On Joy Street

“If the path be beautiful, let us not ask where it leads.”
― Anatole France, La Vie Littéraire, Tome I

Joy Street does not necessarily look happier than any other. Frankly, it does not look like much at all: quiet, narrow, uneven, down a steep hill—or up it—lined with tottering three-story, three-century-old townhouses; each divided into cramped, dim and dank apartments with hopeless plumbing, rented by “artists, you know the sort,”

said with a hopeless shake of the head.

On some roofs, some gardens. Potted tomatoes, courgettes. An improvised hammock sags on a dubious ledge. On a wrought iron balcony, blue rugs on three overturned crates serve as seats. Cheap bicycles tied to lampposts; transportation. Half-drunk bottles of cheap wine left on some windowsills. Nothing particularly joyful, except,

for the cherry tree; a small shrub, really, that must have grown from a discarded pit, in that slim strip of muck between sidewalk and brick building,

in which, at six in the morning, on a Wednesday, jazz was playing.

Jazz. Really, jazz. A saxophone. Bill-Evans-on-a-leather-couch jazz. Billie-Holiday-on-a-Sunday-evening. Except it was Wednesday morning. Perhaps it was a record. Perhaps it only happened once. Perhaps it plays every day, barely audible, unless one happens to walk by the window at six.

“The truth is that, the world unknown, it is not of magicians and spiritualists, but of novelists and poets that we must ask the way.”

Most children go to sleep and dream of becoming astronauts, explorers, ballerinas, singers, racecar drivers, flutists, snowboarders, aquarelle painters… all wake up older, disoriented, on very different streets. Most sober up, un-snooze alarms, chases buses and trains to desks, cubicles, on other streets, where joy is on Fridays, at one minute to five in the evening, or at a bigger desk, on some higher floor, in a glass corner office, perhaps.

Perhaps there is Joy there. Perhaps there is good plumbing, too, and even, on the roof, a full-service cafeteria with a panoramic view. There is, surely, a reasonable amount of joy in yearly paid leaves—three weeks and a time share; in solid checks and benefits—dental, vision; in employer-matched retirement funds; reliable coffee breaks; a reasonable commute,

But there is nothing reasonable about the poets, artists, musicians, hopeless dreamers who wake up on Joy Street and go right on dreaming. Who live on (cherries?) instant noodles and coffee, pencils they chew as they stare out of grimy windows at the world and see something different. Something that makes them write, dance, paint, play jazz,

jazz, jazz! “You know the sort.” The glorious, wake-up-and-play-your-heart-out-on-a-Wednesday-morning.

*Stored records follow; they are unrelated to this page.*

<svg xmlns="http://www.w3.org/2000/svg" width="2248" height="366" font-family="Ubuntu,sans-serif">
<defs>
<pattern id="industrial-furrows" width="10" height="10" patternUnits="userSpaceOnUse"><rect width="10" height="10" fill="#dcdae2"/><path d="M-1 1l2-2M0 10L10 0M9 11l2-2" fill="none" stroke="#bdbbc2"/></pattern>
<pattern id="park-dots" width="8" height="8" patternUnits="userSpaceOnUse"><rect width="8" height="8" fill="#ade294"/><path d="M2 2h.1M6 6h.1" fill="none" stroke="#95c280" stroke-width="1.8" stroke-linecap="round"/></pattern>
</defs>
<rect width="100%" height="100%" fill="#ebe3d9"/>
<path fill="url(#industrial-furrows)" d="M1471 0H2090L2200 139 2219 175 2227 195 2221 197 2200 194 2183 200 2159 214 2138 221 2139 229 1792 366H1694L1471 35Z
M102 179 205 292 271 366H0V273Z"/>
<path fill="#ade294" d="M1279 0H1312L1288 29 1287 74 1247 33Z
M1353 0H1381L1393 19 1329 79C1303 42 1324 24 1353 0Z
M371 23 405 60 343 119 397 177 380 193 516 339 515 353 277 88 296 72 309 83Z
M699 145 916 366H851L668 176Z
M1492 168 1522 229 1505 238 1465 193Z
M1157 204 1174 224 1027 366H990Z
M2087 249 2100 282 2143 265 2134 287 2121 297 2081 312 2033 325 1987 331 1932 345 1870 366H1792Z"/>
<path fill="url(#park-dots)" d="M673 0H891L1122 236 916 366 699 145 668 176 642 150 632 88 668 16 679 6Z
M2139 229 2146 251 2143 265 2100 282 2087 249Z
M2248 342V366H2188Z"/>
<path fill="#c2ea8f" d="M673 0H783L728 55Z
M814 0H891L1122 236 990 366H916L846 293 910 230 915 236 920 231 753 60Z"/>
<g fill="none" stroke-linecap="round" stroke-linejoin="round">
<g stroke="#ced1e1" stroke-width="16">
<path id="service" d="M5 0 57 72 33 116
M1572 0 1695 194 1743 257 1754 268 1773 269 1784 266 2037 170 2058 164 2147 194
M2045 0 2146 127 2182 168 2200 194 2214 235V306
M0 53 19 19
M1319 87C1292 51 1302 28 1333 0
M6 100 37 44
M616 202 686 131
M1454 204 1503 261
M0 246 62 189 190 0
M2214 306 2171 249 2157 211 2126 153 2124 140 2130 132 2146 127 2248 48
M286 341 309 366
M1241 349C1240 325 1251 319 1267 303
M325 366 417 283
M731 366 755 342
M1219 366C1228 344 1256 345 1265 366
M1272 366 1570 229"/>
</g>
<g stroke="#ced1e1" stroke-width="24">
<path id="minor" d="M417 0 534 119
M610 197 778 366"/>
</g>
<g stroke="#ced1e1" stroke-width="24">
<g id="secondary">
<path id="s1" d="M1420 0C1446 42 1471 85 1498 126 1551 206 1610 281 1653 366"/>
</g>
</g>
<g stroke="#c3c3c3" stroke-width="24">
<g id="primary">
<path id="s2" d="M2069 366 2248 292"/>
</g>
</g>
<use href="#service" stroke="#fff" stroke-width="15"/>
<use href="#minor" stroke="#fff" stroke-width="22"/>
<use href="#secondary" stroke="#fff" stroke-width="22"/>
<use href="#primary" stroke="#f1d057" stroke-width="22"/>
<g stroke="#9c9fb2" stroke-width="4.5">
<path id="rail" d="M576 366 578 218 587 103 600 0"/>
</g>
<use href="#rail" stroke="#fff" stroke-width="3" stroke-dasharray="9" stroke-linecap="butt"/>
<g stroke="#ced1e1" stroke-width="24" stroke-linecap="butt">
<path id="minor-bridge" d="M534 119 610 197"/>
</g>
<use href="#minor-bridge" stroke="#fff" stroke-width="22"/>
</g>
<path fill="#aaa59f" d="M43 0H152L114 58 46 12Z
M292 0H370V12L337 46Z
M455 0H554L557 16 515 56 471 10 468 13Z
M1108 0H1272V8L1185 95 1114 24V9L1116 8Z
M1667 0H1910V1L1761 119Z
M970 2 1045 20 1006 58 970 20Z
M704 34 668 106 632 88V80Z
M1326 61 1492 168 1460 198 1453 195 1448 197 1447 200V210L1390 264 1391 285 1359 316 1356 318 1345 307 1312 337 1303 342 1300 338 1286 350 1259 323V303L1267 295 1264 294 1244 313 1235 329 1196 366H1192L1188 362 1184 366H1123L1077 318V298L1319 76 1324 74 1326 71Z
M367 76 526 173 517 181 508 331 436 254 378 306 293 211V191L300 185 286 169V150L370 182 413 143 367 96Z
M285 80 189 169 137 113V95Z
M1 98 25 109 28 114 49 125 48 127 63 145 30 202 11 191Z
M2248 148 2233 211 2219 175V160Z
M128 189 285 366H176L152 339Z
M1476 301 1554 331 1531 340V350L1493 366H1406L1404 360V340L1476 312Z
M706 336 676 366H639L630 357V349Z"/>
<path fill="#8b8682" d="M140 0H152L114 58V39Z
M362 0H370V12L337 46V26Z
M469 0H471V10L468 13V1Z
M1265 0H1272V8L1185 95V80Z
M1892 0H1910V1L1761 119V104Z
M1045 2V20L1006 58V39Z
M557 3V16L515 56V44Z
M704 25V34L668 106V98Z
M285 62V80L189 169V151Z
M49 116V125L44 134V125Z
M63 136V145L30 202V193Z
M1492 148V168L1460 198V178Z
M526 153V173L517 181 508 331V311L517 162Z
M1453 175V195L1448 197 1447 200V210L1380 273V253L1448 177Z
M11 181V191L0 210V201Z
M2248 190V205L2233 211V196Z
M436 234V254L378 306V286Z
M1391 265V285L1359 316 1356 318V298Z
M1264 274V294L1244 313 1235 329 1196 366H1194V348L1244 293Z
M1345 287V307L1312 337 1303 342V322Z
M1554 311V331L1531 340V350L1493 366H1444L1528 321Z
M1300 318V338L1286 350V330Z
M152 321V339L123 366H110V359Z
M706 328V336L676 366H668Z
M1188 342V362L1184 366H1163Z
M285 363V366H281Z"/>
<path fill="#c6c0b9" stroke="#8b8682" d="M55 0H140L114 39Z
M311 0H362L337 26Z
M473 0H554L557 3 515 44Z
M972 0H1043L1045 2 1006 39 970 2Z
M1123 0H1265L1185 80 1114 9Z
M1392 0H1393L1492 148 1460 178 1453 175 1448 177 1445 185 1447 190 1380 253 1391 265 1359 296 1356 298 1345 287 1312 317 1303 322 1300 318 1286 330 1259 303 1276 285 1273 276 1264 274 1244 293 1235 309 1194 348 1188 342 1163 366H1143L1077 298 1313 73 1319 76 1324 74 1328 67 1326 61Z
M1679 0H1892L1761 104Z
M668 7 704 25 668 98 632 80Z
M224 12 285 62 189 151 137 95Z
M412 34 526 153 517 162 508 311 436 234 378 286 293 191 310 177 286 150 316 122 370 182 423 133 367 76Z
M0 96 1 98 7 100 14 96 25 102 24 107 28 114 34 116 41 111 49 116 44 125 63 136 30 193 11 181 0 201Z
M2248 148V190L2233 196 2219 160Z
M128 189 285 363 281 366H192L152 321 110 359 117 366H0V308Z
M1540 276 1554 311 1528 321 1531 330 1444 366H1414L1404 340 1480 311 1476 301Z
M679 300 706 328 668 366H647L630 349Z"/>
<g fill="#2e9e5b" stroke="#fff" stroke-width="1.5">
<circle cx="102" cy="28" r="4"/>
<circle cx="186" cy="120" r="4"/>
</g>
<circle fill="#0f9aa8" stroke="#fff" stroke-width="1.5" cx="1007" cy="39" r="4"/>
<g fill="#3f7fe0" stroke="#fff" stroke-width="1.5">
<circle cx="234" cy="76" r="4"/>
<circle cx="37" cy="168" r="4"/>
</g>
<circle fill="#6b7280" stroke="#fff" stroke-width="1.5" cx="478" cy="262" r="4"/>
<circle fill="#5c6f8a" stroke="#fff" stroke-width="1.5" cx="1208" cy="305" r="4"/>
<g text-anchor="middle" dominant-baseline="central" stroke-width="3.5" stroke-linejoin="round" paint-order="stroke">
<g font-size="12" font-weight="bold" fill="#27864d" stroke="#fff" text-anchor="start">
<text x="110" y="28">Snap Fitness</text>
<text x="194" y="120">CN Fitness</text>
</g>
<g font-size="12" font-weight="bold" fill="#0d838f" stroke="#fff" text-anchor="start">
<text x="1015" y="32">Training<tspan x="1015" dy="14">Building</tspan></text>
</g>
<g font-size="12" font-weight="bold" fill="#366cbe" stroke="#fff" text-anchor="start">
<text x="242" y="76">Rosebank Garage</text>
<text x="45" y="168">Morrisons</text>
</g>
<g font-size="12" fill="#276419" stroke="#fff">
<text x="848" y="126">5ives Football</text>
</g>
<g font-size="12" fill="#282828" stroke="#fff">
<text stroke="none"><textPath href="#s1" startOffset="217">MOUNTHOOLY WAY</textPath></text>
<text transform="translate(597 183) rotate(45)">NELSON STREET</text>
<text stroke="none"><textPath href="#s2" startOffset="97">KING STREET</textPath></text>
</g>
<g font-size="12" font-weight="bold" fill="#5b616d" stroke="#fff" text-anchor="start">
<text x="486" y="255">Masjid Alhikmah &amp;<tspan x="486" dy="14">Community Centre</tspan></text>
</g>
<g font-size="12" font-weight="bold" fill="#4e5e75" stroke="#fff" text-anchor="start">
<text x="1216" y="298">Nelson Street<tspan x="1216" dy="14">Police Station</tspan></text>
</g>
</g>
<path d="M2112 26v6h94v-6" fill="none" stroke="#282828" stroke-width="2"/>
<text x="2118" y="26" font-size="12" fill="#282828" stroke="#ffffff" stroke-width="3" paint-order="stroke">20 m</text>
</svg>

Every city must have one; a street for fools, quiet rebels who want more than desks and cubicles. I have known some, in Paris, Beirut… on hills, steep, uneven, narrow (Milan is flat, but no matter, the street exists), down which trickle light, colour, drunken announcements of great love that sometimes become words, sometimes notes that can make a stranger feel less lonesome. Streets that wake up singing, smelling of joyous, hungry youth, someone’s perfume, cigarettes, and hopeless, hopelessly foolish promise.

A wrong turn on a sluggish morning. On the wrong street, I found music and a cherry tree decked with jewels; the leaves were heavy with dew, like someone, a thief, had spilled a bag of diamonds on them, last night, in a terrible hurry. The cherries themselves were gems, in shades of… cherry red, yes, but also ruby, merlot, burgundy, carmine, rose, lipstick rouge, currant, and every possible kind of berry red. I tasted one. Plump, juicy, ripe. But tart. Of course. Rebels, wild little ones,

on a street and morning whose very existence was proudly, unreasonably, happy.